Interaction of the chemokines I-TAC (CXCL11) and SDF-1 (CXCL12) in the regulation of tumor angiogenesis of colorectal cancer

• Published in: Clinical & experimental metastasis Vol. 31; no. 4; pp. 447 - 459
• Main Authors: Rupertus, Kathrin, Sinistra, Janine, Scheuer, Claudia, Nickels, Ruth M., Schilling, Martin K., Menger, Michael D., Kollmar, Otto
• Format: Journal Article
• Language: English
• Published: Dordrecht Springer Netherlands 01.04.2014; Springer Nature B.V
• Subjects: Animals; Apoptosis; Biomedical and Life Sciences; Biomedicine; Cancer Research; Cell Movement; Cell Proliferation; Chemokine CXCL11 - metabolism; Chemokine CXCL12 - metabolism; Colorectal Neoplasms - blood supply; Colorectal Neoplasms - metabolism; Colorectal Neoplasms - pathology; Female; Flow Cytometry; Fluorescent Antibody Technique; Hematology; Humans; Immunoenzyme Techniques; Mice; Mice, Inbred BALB C; Mice, Nude; Microscopy, Fluorescence; Neovascularization, Pathologic - metabolism; Neovascularization, Pathologic - pathology; Oncology; Research Paper; Surgical Oncology; Tumor Cells, Cultured; Xenograft Model Antitumor Assays; Angiogenesis; CXCL11; CXCL12; Colorectal cancer; I-TAC; SDF-1; Chemokines
• ISSN: 0262-0898; 1573-7276
• DOI: 10.1007/s10585-014-9639-4

The chemokine CXCL12 has a decisive role in tumor progression by mediating pro-angiogenic and pro-metastatic effects through its receptor CXCR4. The CXCL12 pathway is connected with another chemokine, CXCL11, through its second receptor CXCR7. CXCL11 also binds to the CXCR3 receptor.
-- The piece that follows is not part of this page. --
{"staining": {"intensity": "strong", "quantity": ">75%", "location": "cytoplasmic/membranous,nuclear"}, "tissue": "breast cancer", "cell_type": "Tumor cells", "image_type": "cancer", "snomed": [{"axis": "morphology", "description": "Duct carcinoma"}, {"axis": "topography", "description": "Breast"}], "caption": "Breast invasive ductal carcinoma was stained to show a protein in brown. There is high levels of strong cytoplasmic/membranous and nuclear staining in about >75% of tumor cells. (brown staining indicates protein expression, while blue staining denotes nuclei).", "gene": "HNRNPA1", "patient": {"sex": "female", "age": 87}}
CXCL11 function in tumor angiogenesis is likely receptor dependent because CXCR3 predominantly mediates angiostatic signals whereas CXCR7 mediated signaling is rather angiogenic. We therefore studied the interaction of CXCL12 and CXCL11 in an in vivo model of colorectal cancer metastasis. GFP-transfected CT26.WT colorectal cancer cells were implanted into the dorsal skinfold chamber of syngeneic BALB/c mice. The animals received either peritumoral application of CXCL11 or intraperitoneal injections with neutralizing antibodies against CXCL11, CXCL12 or both. Tumor growth characteristics, angiogenesis, cell migration, invasive tumor growth, tumor cell proliferation and apoptosis were studied by intravital fluorescence microscopy and immunohistochemistry during an observation period of 14 days. Local exposure to CXCL11 significantly stimulated tumor growth compared to controls and enhanced invasive growth characteristics without affecting tumor angiogenesis and tumor cell migration. Neither CXCL11 nor CXCL12-blockade had a significant impact on tumor growth and angiogenesis, whereas the combined neutralization of CXCL11 and CXCL12 almost completely abrogated tumor vessel formation. As a consequence, tumor growth and invasive growth characteristics were reduced compared to the other groups. The results of the present study underline the interaction of CXCL12 and CXCL11 during tumor angiogenesis. The combined blockade of both signaling pathways may provide an interesting anti-angiogenic approach for anti-tumor therapy.